** Task list **
1) Rewrite the stretch of the prize announcement from "A distinguished panel" through "titles for consideration.", replacing "panel" with "committee".
2) Continue the prize announcement from where it ends.

At China Books Review, published by Asia Society’s Center on U.S.-China Relations and The Wire China, we are pleased to announce the upcoming Baifang Schell China Books Prize. This new annual award will celebrate exceptional book-length works on or from China and the greater Sinophone world, published in English.
The inaugural awards ceremony will take place at Asia Society’s New York headquarters later in 2025, considering books published in 2024. Winners will be awarded in two categories, each accompanied by a $10,000 cash prize:
Award for Outstanding Nonfiction Book on China
Award for Outstanding Translated Chinese Literature — shared between author and translator(s)
The awards seek to recognize and promote excellence in books that deepen understanding of the complexities of China and the greater Sinophone world, through original reporting, incisive analysis, compelling narrative and literary merit.
A distinguished panel of five impartial judges for each category — composed of prominent China scholars, authors and literary experts — will select the winners from a list of eligible books published in the previous calendar year. Shortlists and honorable mentions will also be announced. Submissions will be accepted from publishers, with a longlist compiled from nominations by scholars, writers and experts in the field.
The prize is named in honor of Liu Baifang Schell, who passed in 2021 after spending her life working to advance U.S.-China relations.
We look forward to announcing the shortlists and winners of the 2024 prize later this year. The juries for each award are listed below, followed by further details, including how publishers can submit titles for consideration.
Jury: Award for Outstanding Nonfiction Book on China
Andrew J. Nathan (chair) is Class of 1919 Professor of Political Science at Columbia University. He studies the politics and foreign policy of China, political participation and political culture in Asia, and the international human rights regime. Nathan’s books include Chinese Democracy (1985), The Tiananmen Papers (2001), China’s Search for Security (2012), Will China Democratize? (2013), and China’s Influence and the Center-Periphery Tug of War in Hong Kong, Taiwan and Indo-Pacific (2021).
Yangyang Cheng is a Research Scholar at Yale Law School’s Paul Tsai China Center, where her work focuses on the history of science in China, and U.S.-China relations. Her essays have appeared in The New York Times, The Guardian, and The Nation, and she has received several media awards for her writing. Born and raised in China, and trained as a particle physicist, she worked on the Large Hadron Collider for over a decade.

(Recorded data)
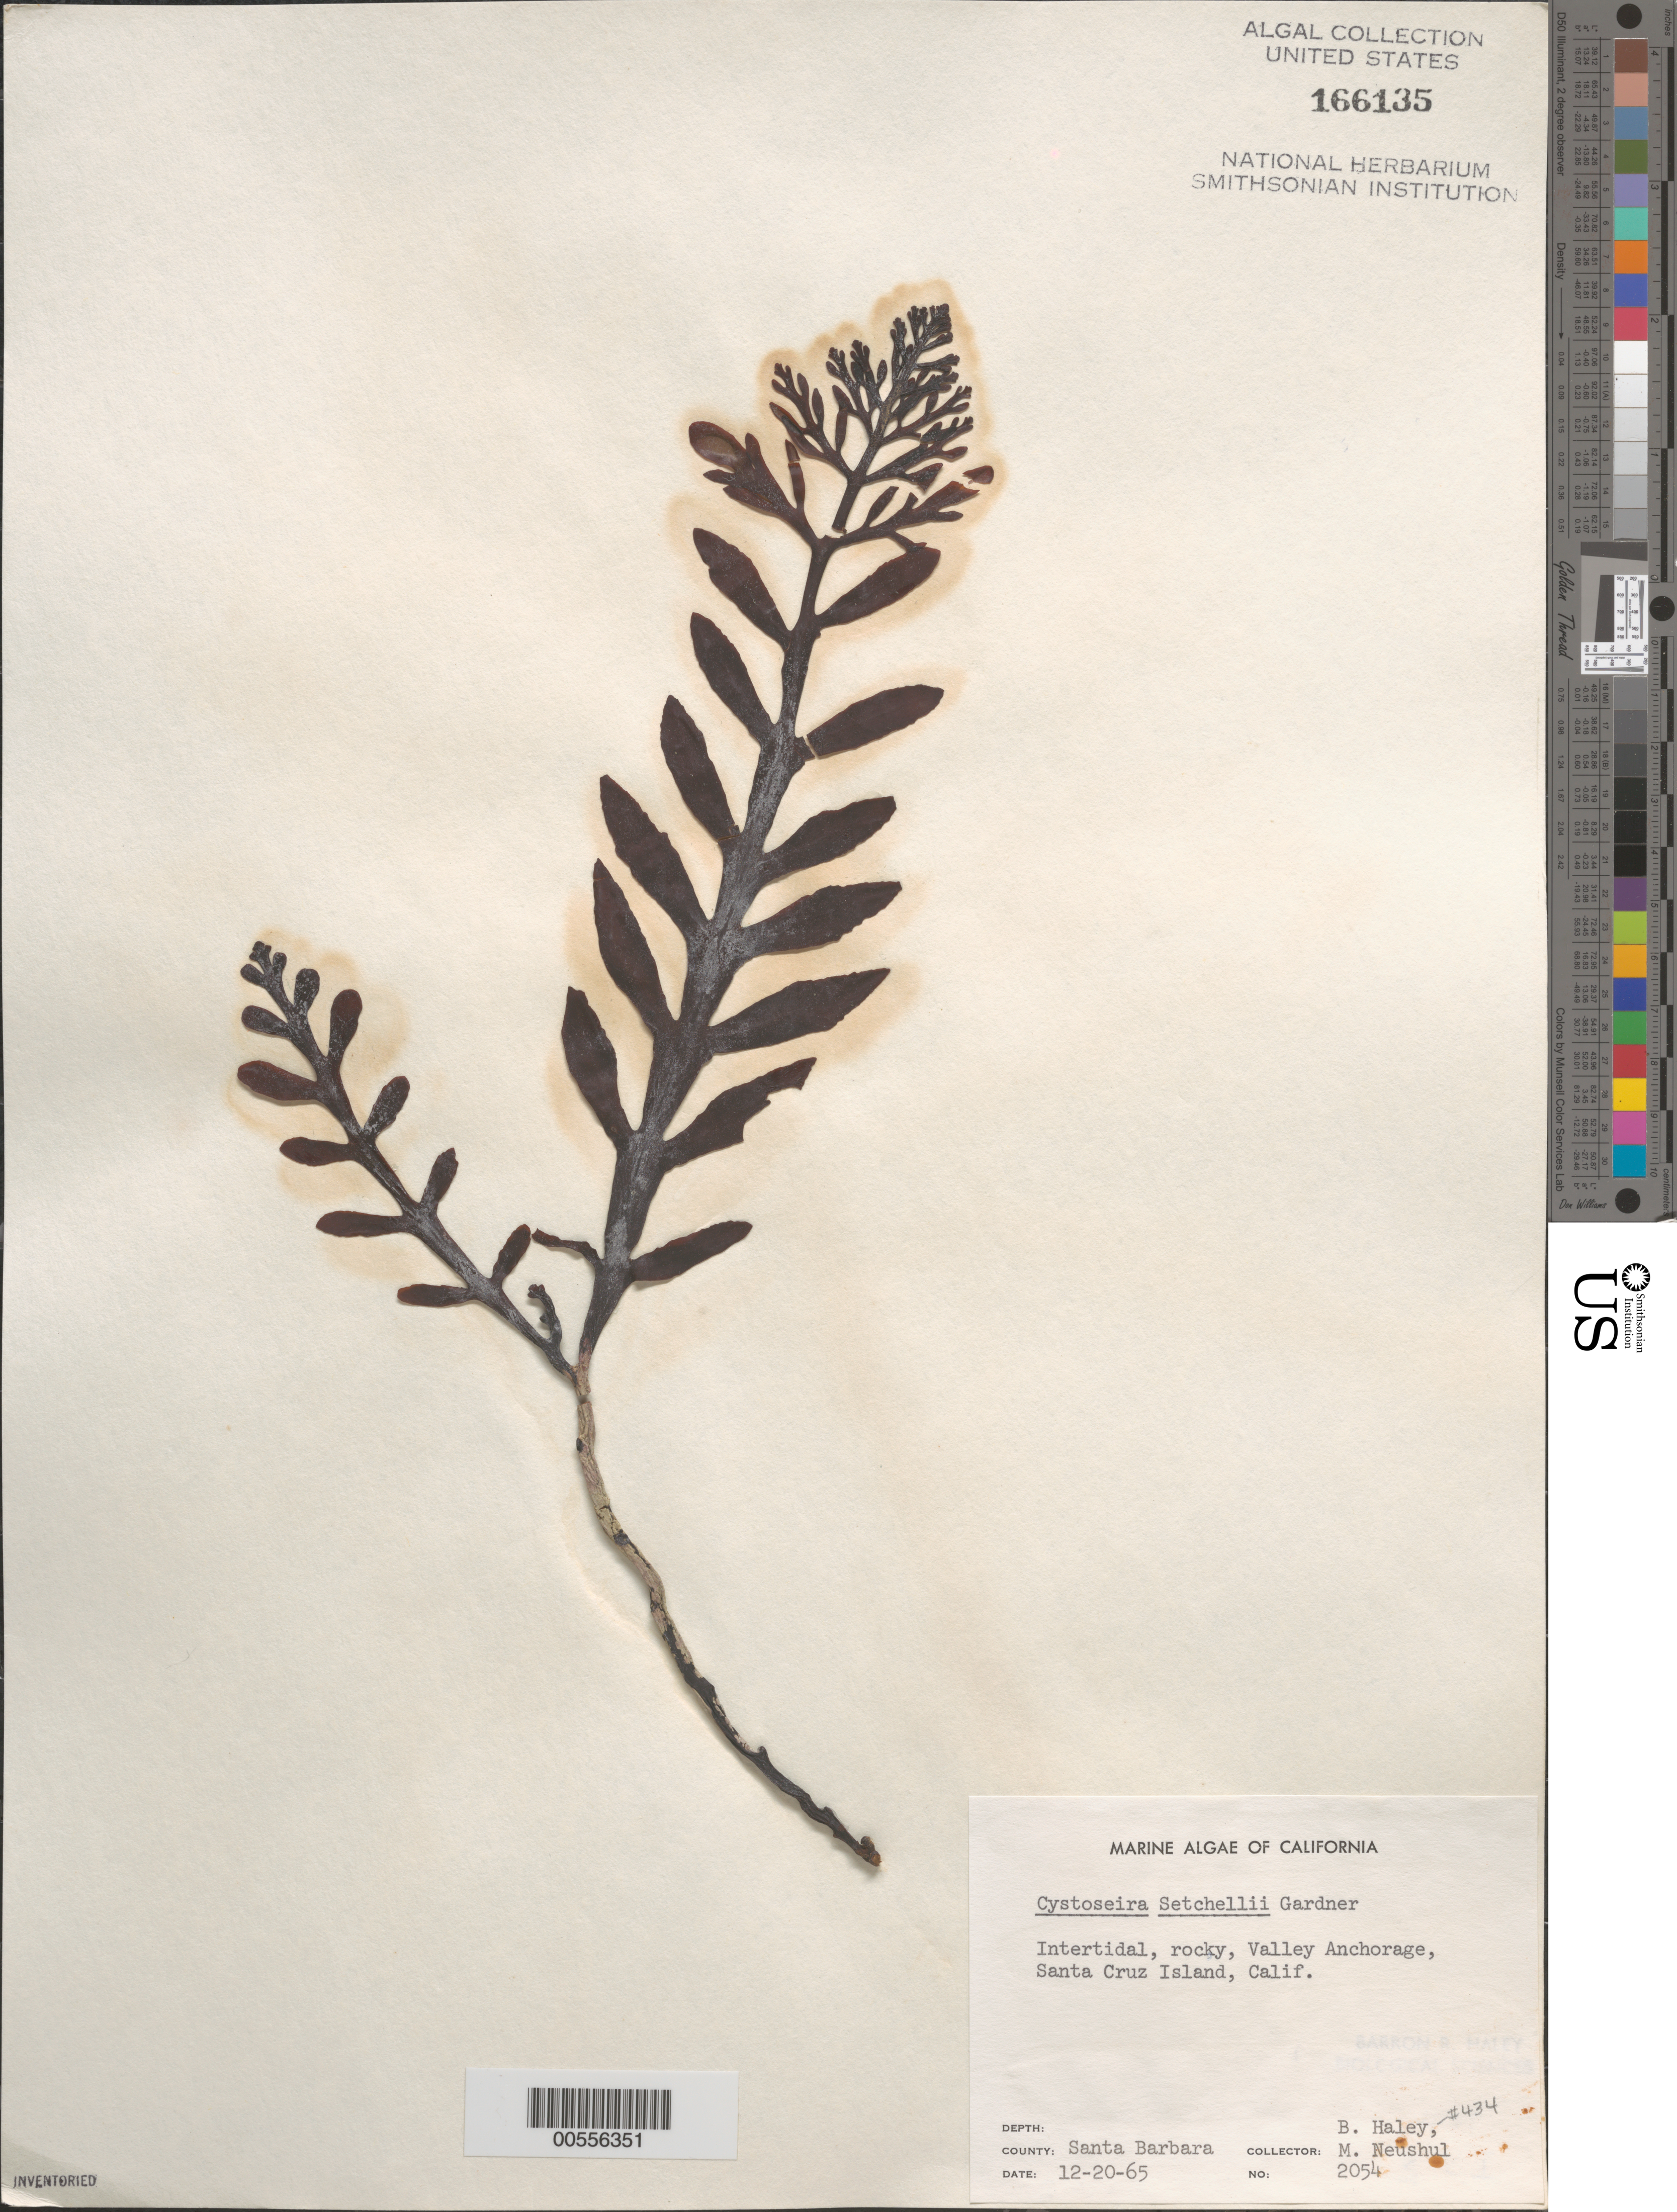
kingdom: Chromista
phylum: Ochrophyta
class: Phaeophyceae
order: Fucales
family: Sargassaceae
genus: Cystoseira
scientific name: Cystoseira setchellii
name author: N.L. Gardner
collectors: B. Haley & M. Neushul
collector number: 434 & NEUSHUL 2054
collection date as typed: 20 Dec 1965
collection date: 1965-12-20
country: United States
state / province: California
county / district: Santa Barbara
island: Santa Cruz Island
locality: Valley Anchorage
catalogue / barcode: US 166135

** Responses to the tasks **
1)
A distinguished committee of five impartial judges for each category — composed of prominent China scholars, authors and literary experts — will select the winners from a list of eligible books published in the previous calendar year. Shortlists and honorable mentions will also be announced. Submissions will be accepted from publishers, with a longlist compiled from nominations by scholars, writers and experts in the field.
The prize is named in honor of Liu Baifang Schell, who passed in 2021 after spending her life working to advance U.S.-China relations.
We look forward to announcing the shortlists and winners of the 2024 prize later this year. The juries for each award are listed below, followed by further details, including how publishers can submit titles for consideration.

2)
Barbara Demick is an author and foreign correspondent, who was based in Beijing for The Los Angeles Times from 2007-14, and in previous postings covered Korea, the Middle East and Eastern Europe. She is author of Nothing to Envy (2010), which won the Baillie Gifford Award, Eat the Buddha (2020), and the forthcoming Daughters of the Bamboo Grove (2025). Her work has also won the Overseas Press Club’s human rights reporting award.
Isabel Hilton OBE is a London-based writer and broadcaster who focuses on climate, geopolitics and China. She has written for The Sunday Times, The Guardian, The New York Times and The New Yorker, presented radio and television for the BBC, and is the author of multiple books including The Search for the Panchen Lama (2000). Hilton is the founder of the China Dialogue Trust, and is currently contributing editor at Prospect magazine. She was chair of judges for the Baillie Gifford Prize in 2024.
Jeffrey Wasserstrom is Chancellor’s Professor of History at UC Irvine, with a focus on modern China. He is the author, co-author, editor or co-editor of over a dozen books, including China in the 21st Century (2010), Vigil (2020) and the forthcoming The Milk Tea Alliance (2025). A frequent contributor to both scholarly periodicals and newspapers and magazines, he was editor of the Journal of Asian Studies (2008-2018), and co-edits the China section of the Los Angeles Review of Books.
Jury: Award for Outstanding Translated Chinese Literature
Eric Abrahamsen (chair) is an award-winning literary translator from Chinese to English. He co-founded Paper-Republic.org, a non-profit promoting Chinese literature in translation that is assisting the award. Abrahamsen won the 2015 Special Book Award of China, and was shortlisted for the National Translation Award. He is the recipient of translation grants from PEN and the NEA, and has written for The New York Times among others. He lived in China from 2001-16.
Xiaolu Guo is a Chinese-British novelist, memoirist and filmmaker. Her novels include A Concise Chinese-English Dictionary for Lovers (2007) and I Am China (2014). Her memoir Once Upon A Time In The East (2017) won the National Book Critics Circle Award and was shortlisted for the Ondaatje Prize. She is a fellow of the Royal Society of Literature, and was a jury member for the Man Booker Prize 2019.
Nicky Harman is a translator of fiction from Chinese into English. Harman has won the 2020 Special Book Award of China, several PEN Translation Fund Awards, and was longlisted for Man Asian Literary Prize. Harman is a founding member of Paper-Republic.org, blogs about translation, teaches summer schools and judges translation competitions at the Leeds Centre for New Chinese Writing, and The Anthea Bell Prize for Young Translators.
Ha Jin is a Chinese-American poet and novelist, who has published numerous books of fiction, poetry and nonfiction in English. He won the National Book Award for Fiction and the PEN/Faulkner Award for his novel Waiting (1999), while War Trash (2004) also won the PEN/Faulkner Award, and was a finalist for the Pulitzer Prize for Fiction. Ha Jin’s work has been translated into over 30 languages. He teaches literature and creative writing at Boston University.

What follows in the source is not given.